- [EXERCISE PROMPT] Starting at the line that holds "fx_px: 1736", set down each line through the end of the listing, exactly as written and with nothing added.

=====

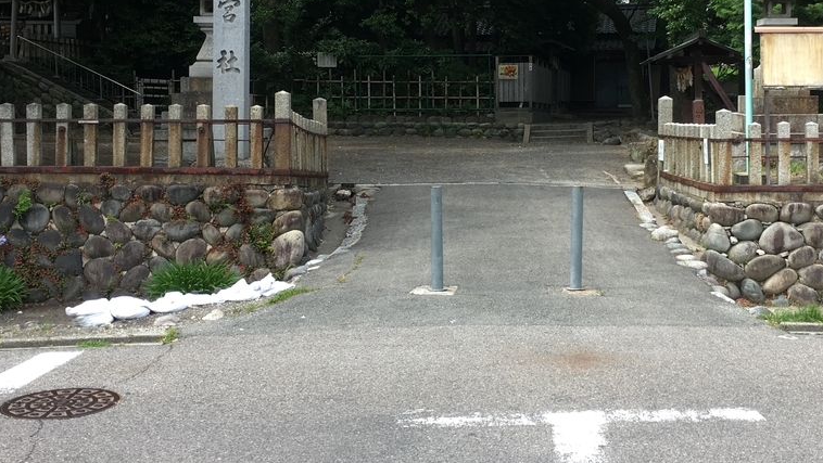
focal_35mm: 50
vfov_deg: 23.8
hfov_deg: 41.1
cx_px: 492
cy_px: 128
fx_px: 1092
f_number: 2.2
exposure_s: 1/322
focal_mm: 4.15
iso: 25
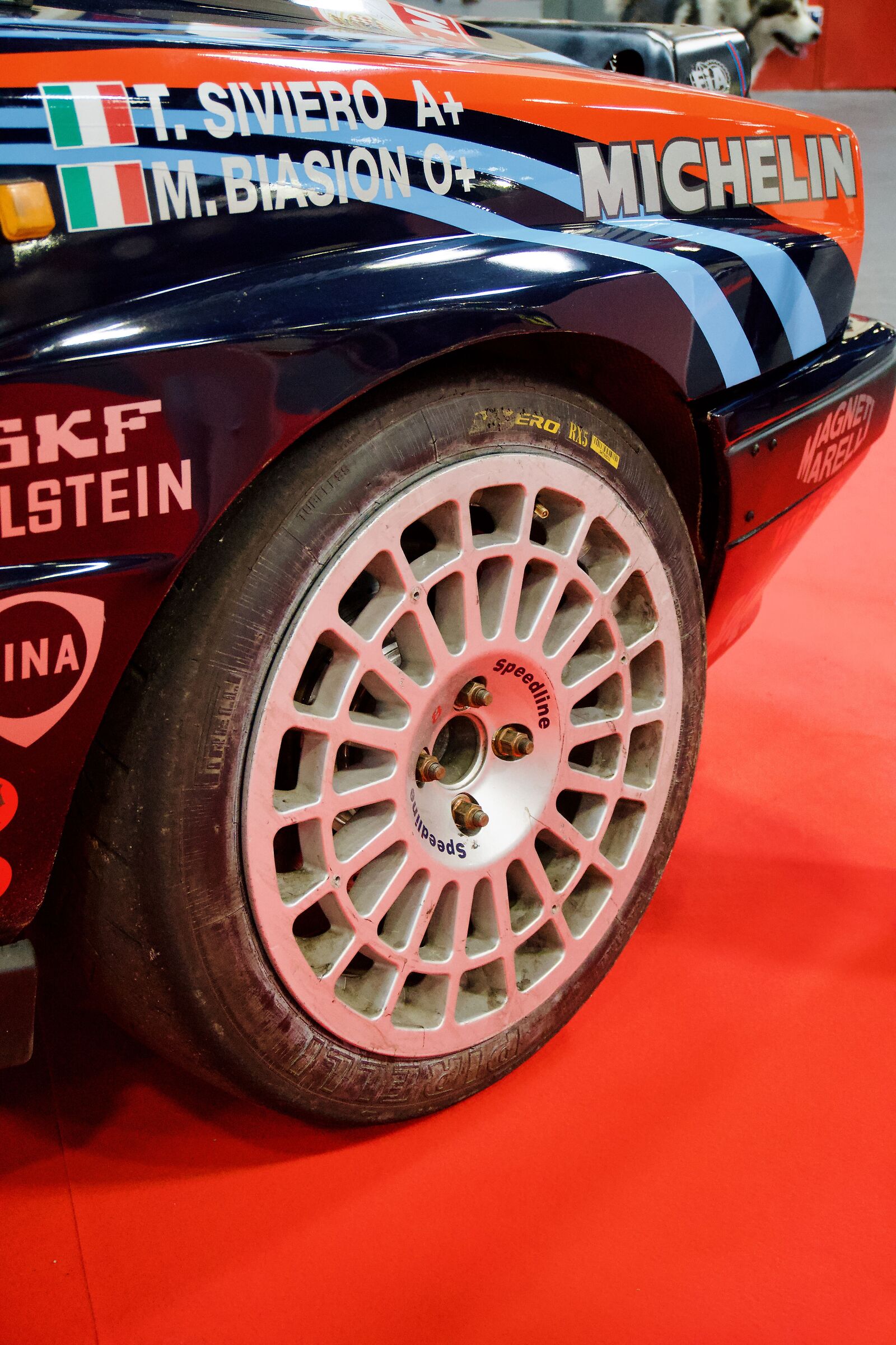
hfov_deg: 28.9
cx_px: 448
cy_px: 672
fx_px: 1736
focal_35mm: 46
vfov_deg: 42.3
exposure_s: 1/160
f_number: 5
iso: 3200
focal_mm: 31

=====

- [SOLUTION BELOW]
fx_px: 1736
focal_35mm: 46
vfov_deg: 42.3
exposure_s: 1/160
f_number: 5
iso: 3200
focal_mm: 31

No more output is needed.